[Saved entries]
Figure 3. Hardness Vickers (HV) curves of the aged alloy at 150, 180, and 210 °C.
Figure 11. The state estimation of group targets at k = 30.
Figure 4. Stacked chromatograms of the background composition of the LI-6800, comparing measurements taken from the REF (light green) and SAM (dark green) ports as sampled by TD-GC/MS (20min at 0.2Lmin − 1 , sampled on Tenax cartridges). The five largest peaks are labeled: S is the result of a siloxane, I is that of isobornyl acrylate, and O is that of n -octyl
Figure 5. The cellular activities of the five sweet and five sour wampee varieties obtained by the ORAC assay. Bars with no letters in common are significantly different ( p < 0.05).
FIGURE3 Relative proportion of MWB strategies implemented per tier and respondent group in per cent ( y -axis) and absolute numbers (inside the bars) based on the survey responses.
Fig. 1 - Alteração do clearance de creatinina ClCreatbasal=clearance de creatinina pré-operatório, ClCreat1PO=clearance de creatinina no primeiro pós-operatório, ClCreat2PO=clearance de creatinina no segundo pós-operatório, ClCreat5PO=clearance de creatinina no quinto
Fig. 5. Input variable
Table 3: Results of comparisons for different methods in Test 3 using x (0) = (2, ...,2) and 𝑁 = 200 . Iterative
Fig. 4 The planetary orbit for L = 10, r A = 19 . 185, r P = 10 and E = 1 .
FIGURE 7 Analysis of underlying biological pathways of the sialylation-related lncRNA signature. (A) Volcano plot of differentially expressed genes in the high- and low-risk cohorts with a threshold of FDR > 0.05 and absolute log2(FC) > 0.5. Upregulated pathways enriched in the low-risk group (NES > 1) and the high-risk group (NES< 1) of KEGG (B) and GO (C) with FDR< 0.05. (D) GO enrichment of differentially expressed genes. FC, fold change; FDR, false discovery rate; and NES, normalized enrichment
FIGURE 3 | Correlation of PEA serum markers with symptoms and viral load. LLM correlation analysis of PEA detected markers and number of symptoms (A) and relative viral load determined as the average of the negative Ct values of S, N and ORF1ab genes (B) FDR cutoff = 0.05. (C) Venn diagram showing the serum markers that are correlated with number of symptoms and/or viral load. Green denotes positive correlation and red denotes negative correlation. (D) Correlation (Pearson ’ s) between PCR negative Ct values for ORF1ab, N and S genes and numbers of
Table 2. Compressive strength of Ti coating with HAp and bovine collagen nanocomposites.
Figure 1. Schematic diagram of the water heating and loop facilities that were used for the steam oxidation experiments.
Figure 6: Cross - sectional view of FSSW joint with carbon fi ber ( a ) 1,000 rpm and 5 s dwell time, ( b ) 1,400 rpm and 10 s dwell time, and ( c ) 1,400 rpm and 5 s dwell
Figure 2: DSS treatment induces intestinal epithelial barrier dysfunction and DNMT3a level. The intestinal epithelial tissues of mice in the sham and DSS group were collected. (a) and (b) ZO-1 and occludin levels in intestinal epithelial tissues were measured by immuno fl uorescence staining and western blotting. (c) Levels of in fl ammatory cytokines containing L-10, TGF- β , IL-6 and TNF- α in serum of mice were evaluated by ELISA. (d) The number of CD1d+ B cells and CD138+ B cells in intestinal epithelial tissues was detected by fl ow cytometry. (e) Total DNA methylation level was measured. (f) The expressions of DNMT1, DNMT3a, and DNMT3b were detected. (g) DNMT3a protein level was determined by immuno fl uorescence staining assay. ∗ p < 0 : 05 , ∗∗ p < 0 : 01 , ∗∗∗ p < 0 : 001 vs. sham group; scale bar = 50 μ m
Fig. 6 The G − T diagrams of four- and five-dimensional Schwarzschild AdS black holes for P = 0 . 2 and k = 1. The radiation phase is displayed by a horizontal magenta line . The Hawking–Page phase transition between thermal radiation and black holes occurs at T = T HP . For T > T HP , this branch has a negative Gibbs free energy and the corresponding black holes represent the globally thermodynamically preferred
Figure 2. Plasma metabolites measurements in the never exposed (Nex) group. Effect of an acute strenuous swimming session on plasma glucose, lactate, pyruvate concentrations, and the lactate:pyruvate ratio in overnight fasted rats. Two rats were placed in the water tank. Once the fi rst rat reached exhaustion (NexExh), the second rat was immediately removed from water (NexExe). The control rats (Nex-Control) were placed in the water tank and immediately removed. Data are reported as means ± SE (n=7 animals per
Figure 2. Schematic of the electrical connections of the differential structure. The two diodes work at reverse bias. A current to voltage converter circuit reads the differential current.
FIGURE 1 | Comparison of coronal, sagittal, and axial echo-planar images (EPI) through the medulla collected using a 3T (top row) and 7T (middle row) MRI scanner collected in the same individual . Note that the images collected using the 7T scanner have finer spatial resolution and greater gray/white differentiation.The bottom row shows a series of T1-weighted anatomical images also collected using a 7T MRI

■ What is required
Restate exactly the records above from their first line through the line that holds "Figure 11. The", please, including both and leaving out all others.

■ Solution
Figure 3. Hardness Vickers (HV) curves of the aged alloy at 150, 180, and 210 °C.
Figure 11. The state estimation of group targets at k = 30.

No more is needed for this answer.